Nei canti di Omero
Massimo Marino | 26/04/2014 | Corriere di Bologna
Archivio Zeta porta in scena «Iliade. I fiumi parlano»
Il lavoro è un corpo a corpo con la parola del poema
Il poema della/orza lo definiva Simone Weil, osservando l’Iliade nell’anno orribile 1940, quando la tendenza a ridurre gli uomini a cose con la guerra appariva un’attitudine umana più che mai attuale. Iliade. I fiumi parlano è uno spettacolo che ripercorre i canti finali del poema omerico. Lo presenta Archivio Zeta, la compagnia che in agosto allestisce spettacoli classici nel Cimitero militare germanico della Futa, di cui abbiamo ammirato di recente una versione del Nemico del popolo di Ibsen a Teatri di Vita.

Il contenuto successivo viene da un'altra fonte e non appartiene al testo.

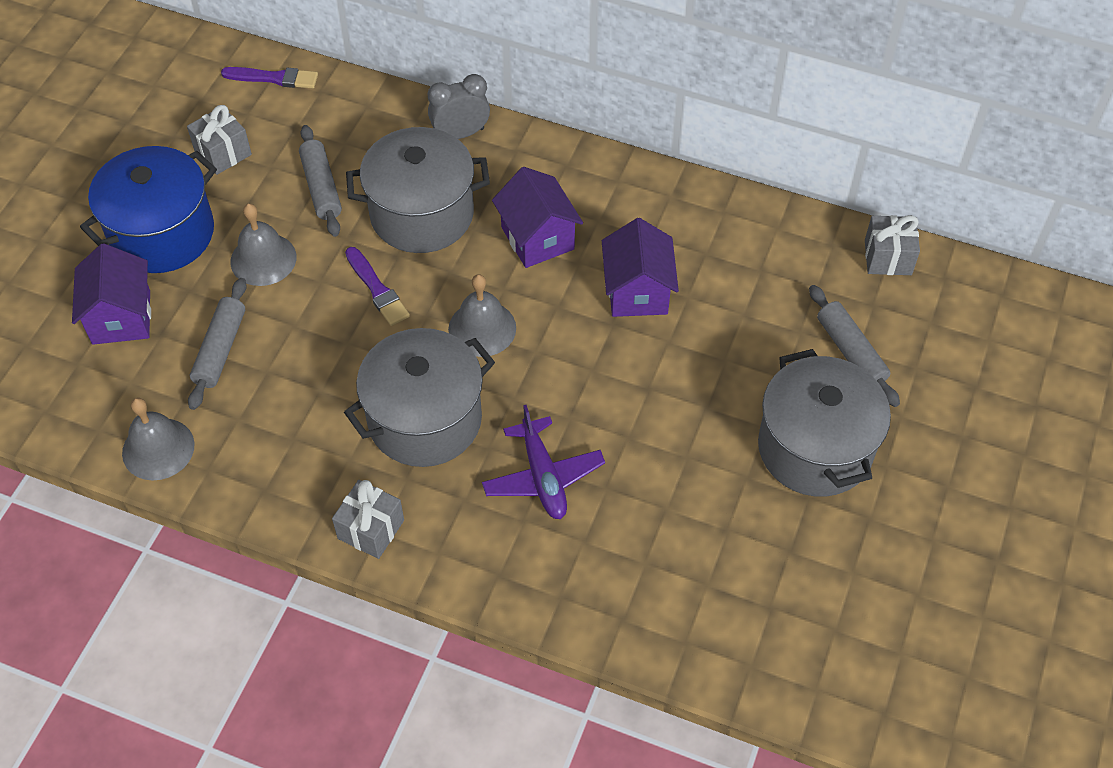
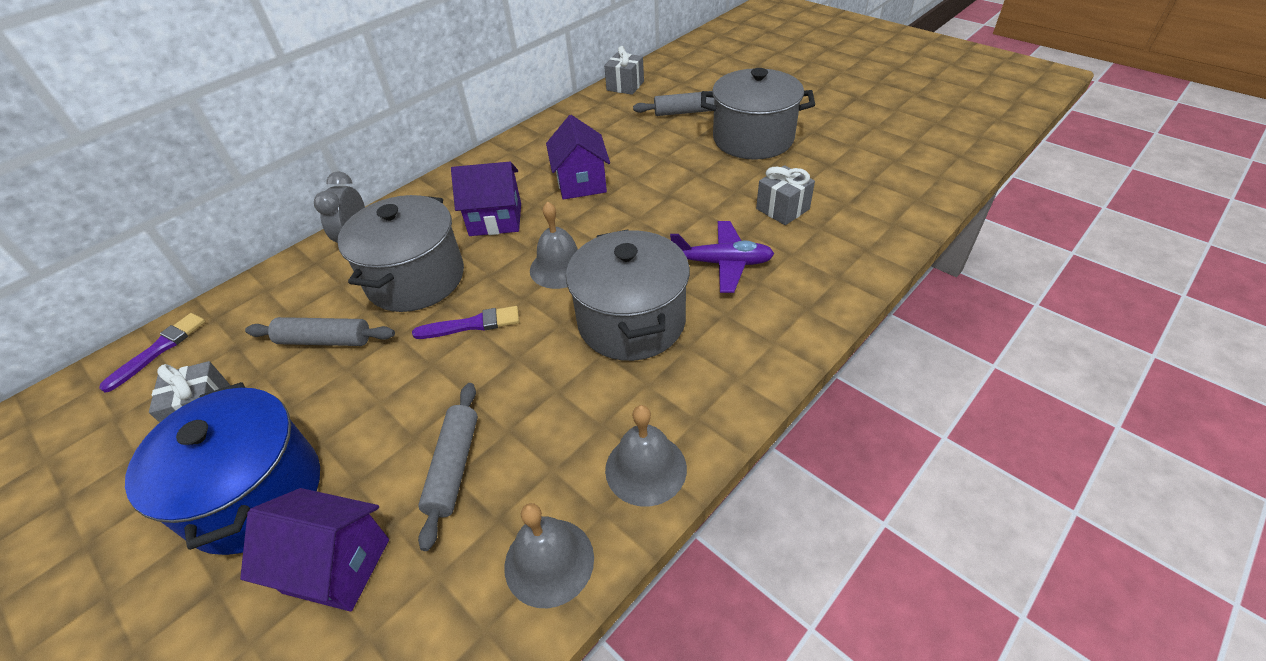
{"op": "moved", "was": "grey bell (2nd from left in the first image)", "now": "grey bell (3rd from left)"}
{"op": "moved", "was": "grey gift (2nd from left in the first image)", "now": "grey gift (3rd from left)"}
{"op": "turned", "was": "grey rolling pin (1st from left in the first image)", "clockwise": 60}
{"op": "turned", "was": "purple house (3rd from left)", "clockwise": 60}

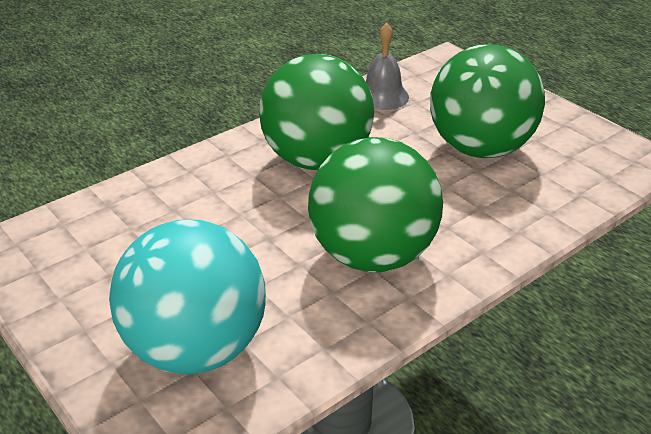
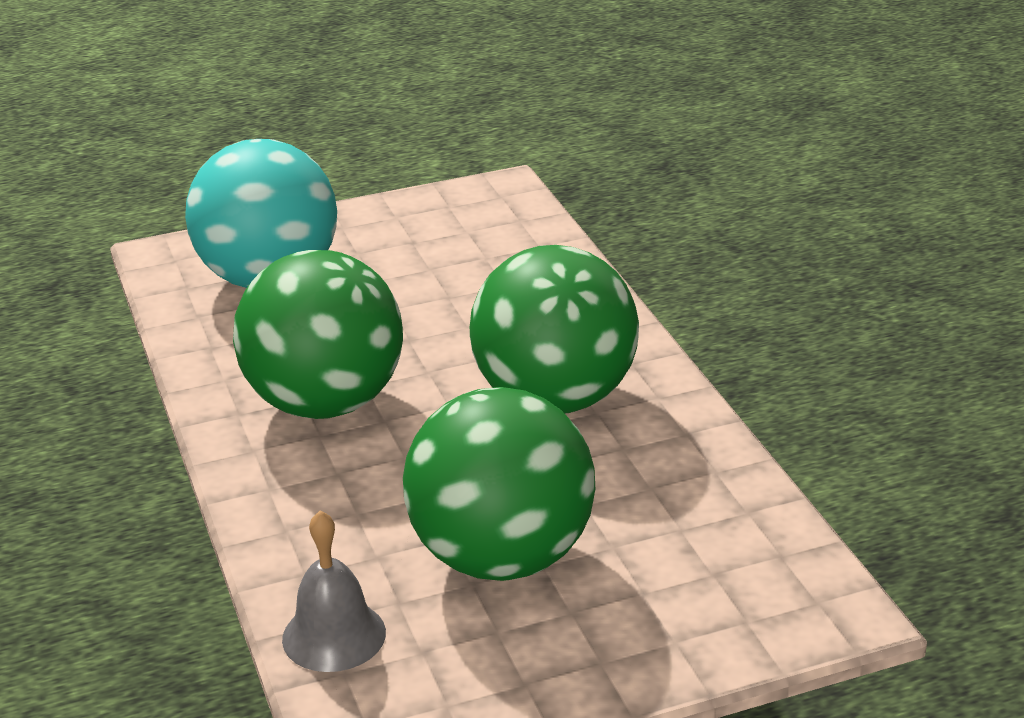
{"op": "moved", "was": "grey bell"}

Questa Iliade può vedere martedì 29 alle 21 all’oratorio di san Filippo Neri della Fondazione del Monte (via Manzoni 5; ingresso gratuito con prenotazioni web: http://prenotazioni.fondazionedelmonte.it), nel ciclo «La pietà» a cura del grecista Federico Condello.
Ci racconta Gianluca Guidotti, con Enrica Sangiovanni regista, interprete e anima della compagnia (in scena anche Alfredo Puccetti e Luciano Ardiccioni, musiche di Beethoven e Xenakis): «L’abbiamo presentata per la prima volta nel 2009 e replicata in luoghi come Sant’Anna di Stazzema, Monte Sole, il teatro romano di Fiesole (le foto di Franco Guardascione si riferiscono a quel luogo), al teatro greco di Segesta, al fabbricone di Prato e nel teatrino di Bufi. Qui portiamo una versione lievemente ridotta. Ci concentriamo sulla consegna delle armi forgiate da Efesto ad Achille, sul duello con Ettore e sulla sua morte, sul dialogo tra Priamo e Achille, con il vecchio padre che fa scattare nell’eroe il sentimento della pietà».
Questo lavoro non ha bisogno di ampi spazi scenici: è principalmente un corpo a corpo con la parola: «Recitiamo i discorsi diretti e quelli indiretti, pieni di molte, ricche similitudini. E come un fiume in piena di parole, e per questo gli abbiamo dato quel sottotitolo. Gli attori sono come le figure nere su sfondo rossastro dei vasi attici. Ci sono pochi, geometrici oggetti, come il cerchio e la retta, che richiamano lo scudo e la lancia».
Questo lavoro della compagnia che risiede a Firenzuola, sull’Appennino tra Emilia e Toscana, è nato a Bologna, da un laboratorio al liceo Minghetti. «Scoprimmo la traduzione di Rosa Calzecchi Onesti. Ci piacque moltissimo da recitare. Era stata commissionata alla giovane studiosa da Cesare Pavese, che l’aveva seguita passo passo, parola per parola. Ci piace perché è moderna ma mantiene qualcosa di arcaico. È comprensibile e solenne insieme». Alla scoperta di questa versione corrispose anche quella del saggio di Simone Weil, del suo sguardo secondo il quale Omero unifica vincitori e vinti, greci e troiani, e tutti travolge nella violenza della guerra: «Quella visione, filosofica e poetica, ci avvinse. E conoscemmo un’altra studiosa, che ne aveva scritto in termini simili, analizzando proprio le scene che interessavano a noi, Rachel Bestpaloff. Ha supportato la nostra scelta drammaturgica».
Questa opera, come le altre di Archivio Zeta, vanno verso quel «teatro di parola» che sognava Pasolini, un luogo della dialettica civile, dove far agire le contraddizioni per scoprire qualcosa della nostra società (non necessariamente una soluzione). «Tornare a dire quei versi dopo altre esperienze è un esercizio attoriale complesso e entusiasmante: vuol dire stare dietro il ritmo e la creazione di Omero, e immergervisi».